##### Text provided #####

This section focuses on preparing the data for exploratory data analysis (EDA) and modeling. We will examine the dataset for:

* Duplicate rows
* Missing values
* During our analysis, we will rename columns to enhance the dataset's readability, clarity, and user-friendliness. 
* Cleaning text data
* Text Vectorization

In [91]:
# Dropping emotion_in_tweet_is_directed_at column since we wont be using it modelling
columns_to_drop = ['emotion_in_tweet_is_directed_at']
data = data.drop(columns=columns_to_drop)

In [92]:
# Checking if the column has been dropped 
data.head()
# 'the emotion in tweet is directed at' column has been dropped.

#####

## [What is required]
Write out the data preparation notebook excerpt above word for word, in full.

##### Records supplied #####

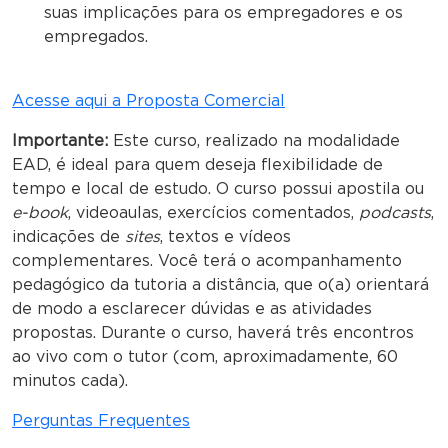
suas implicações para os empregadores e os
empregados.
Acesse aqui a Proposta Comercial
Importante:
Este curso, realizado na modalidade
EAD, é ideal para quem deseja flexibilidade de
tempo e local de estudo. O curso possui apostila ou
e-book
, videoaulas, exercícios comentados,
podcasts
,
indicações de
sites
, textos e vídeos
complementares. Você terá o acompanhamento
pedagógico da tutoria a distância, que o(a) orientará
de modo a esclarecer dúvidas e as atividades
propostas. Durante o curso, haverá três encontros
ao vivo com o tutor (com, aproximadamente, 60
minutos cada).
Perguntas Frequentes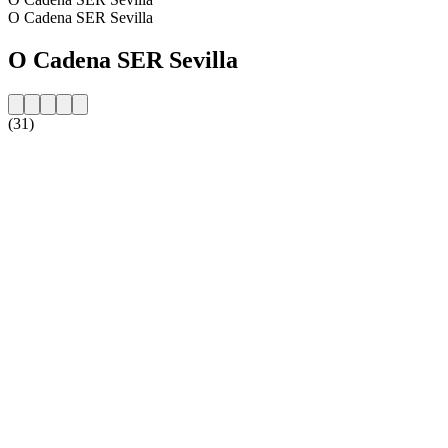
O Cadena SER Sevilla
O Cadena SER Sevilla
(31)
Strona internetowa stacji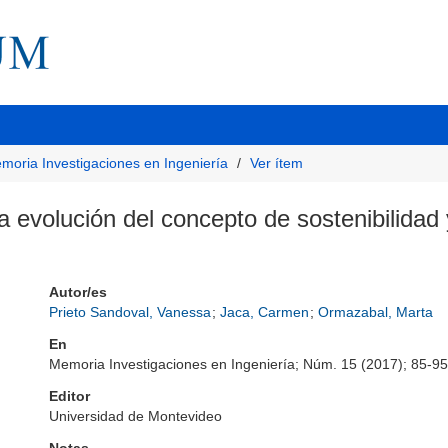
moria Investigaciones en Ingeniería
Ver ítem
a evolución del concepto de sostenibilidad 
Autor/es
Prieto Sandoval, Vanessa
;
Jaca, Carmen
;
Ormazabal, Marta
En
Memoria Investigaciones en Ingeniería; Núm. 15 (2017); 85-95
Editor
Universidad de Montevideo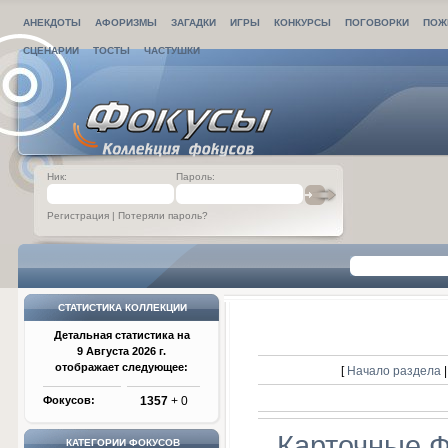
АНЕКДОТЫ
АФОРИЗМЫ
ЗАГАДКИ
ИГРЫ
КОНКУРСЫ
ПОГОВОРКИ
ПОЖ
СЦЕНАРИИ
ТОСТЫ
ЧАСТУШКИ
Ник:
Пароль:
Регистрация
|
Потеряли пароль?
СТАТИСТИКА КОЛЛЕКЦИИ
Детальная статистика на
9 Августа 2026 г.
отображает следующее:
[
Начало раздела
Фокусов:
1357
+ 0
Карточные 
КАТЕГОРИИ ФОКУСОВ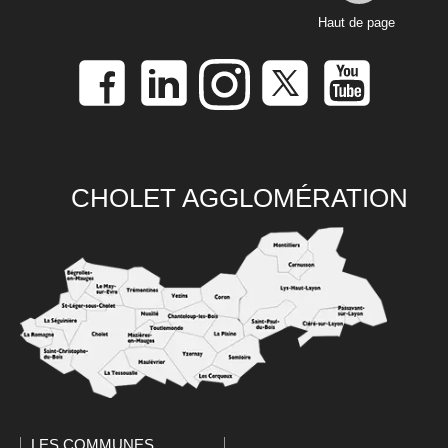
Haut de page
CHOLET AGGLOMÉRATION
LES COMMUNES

#####
##### Records supplied #####

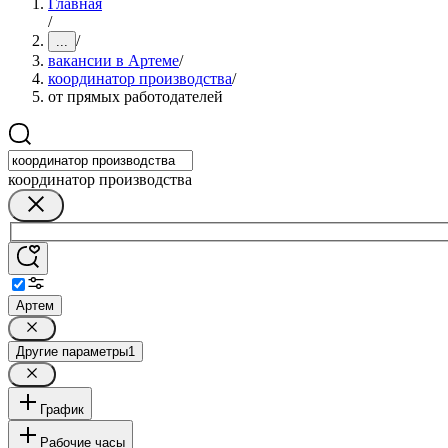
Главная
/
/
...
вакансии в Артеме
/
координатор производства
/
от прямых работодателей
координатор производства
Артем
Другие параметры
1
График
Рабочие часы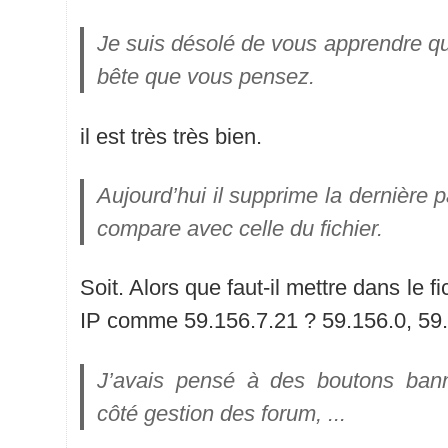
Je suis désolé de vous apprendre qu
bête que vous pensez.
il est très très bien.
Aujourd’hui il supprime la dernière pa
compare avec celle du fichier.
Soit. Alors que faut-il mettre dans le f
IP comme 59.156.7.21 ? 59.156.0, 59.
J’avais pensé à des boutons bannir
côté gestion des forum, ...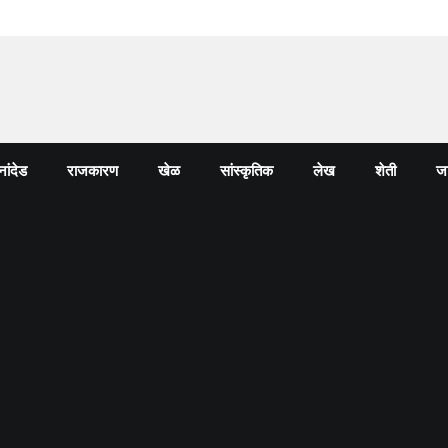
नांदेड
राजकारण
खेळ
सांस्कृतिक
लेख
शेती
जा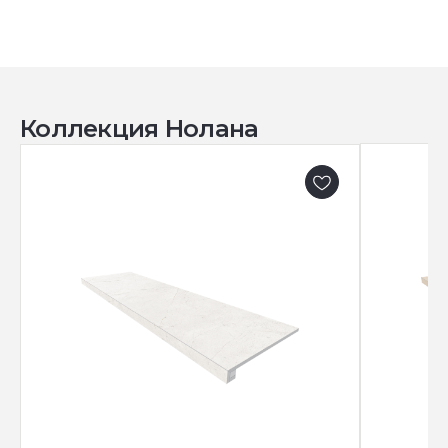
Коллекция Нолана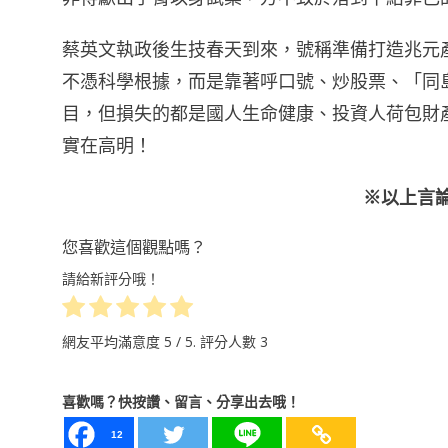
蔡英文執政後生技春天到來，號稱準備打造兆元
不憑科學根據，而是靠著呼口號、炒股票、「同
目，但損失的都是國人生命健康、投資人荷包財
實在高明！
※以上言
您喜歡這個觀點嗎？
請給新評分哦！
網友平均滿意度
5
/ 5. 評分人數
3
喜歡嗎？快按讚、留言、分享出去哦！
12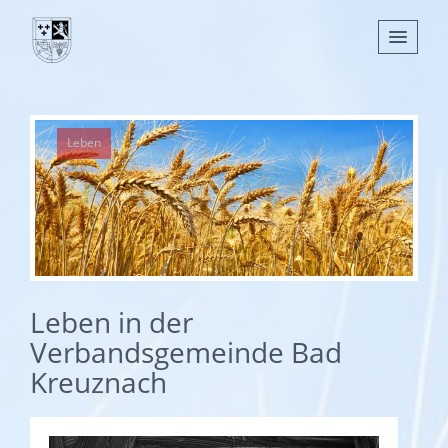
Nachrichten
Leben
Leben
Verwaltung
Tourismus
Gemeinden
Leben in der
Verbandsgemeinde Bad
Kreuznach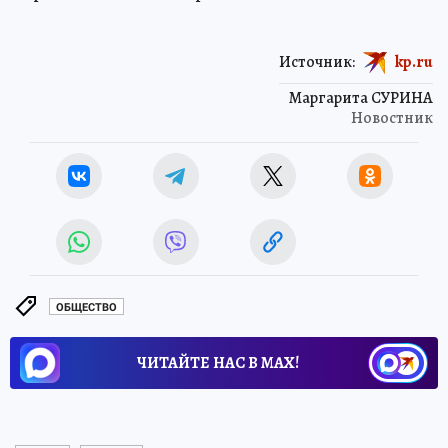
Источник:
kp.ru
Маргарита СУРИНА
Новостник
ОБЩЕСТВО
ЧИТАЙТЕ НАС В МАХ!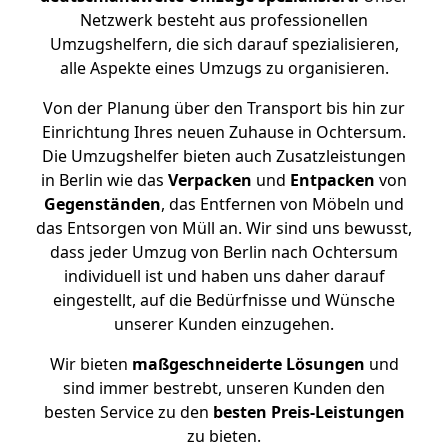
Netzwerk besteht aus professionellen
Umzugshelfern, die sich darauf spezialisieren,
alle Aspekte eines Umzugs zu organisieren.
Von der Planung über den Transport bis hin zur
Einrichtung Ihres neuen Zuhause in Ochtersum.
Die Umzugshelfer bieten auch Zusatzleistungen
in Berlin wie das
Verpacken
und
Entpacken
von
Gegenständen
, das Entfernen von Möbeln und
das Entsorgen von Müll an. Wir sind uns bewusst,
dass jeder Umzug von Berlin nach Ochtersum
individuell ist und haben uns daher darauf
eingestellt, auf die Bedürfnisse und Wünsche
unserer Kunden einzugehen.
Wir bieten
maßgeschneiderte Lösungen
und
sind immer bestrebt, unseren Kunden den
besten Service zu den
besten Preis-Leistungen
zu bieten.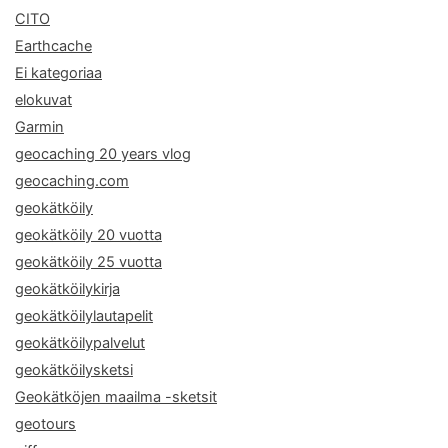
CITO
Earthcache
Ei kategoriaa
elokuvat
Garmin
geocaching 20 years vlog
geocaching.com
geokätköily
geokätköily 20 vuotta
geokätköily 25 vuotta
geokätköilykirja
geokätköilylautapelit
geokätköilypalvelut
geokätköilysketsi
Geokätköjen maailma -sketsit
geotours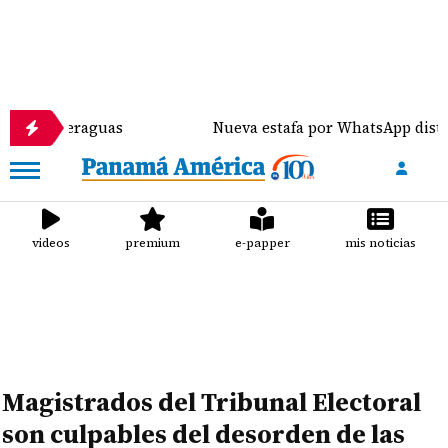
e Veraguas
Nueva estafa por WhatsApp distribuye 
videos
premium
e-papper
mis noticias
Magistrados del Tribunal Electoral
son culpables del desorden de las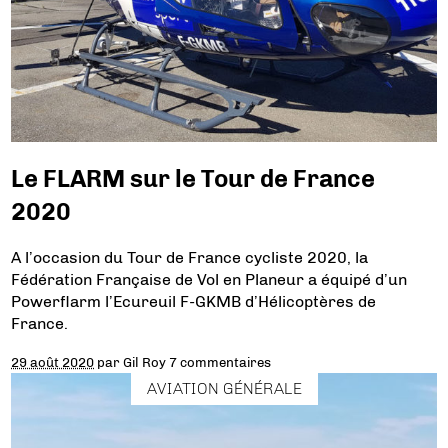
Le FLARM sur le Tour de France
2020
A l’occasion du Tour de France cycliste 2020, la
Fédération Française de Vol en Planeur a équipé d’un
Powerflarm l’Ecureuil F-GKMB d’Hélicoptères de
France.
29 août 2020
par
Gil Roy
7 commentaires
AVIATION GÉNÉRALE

#####

## [Exercise solution]
This section focuses on preparing the data for exploratory data analysis (EDA) and modeling. We will examine the dataset for:

* Duplicate rows
* Missing values
* During our analysis, we will rename columns to enhance the dataset's readability, clarity, and user-friendliness. 
* Cleaning text data
* Text Vectorization

In [91]:
# Dropping emotion_in_tweet_is_directed_at column since we wont be using it modelling
columns_to_drop = ['emotion_in_tweet_is_directed_at']
data = data.drop(columns=columns_to_drop)

In [92]:
# Checking if the column has been dropped 
data.head()
# 'the emotion in tweet is directed at' column has been dropped.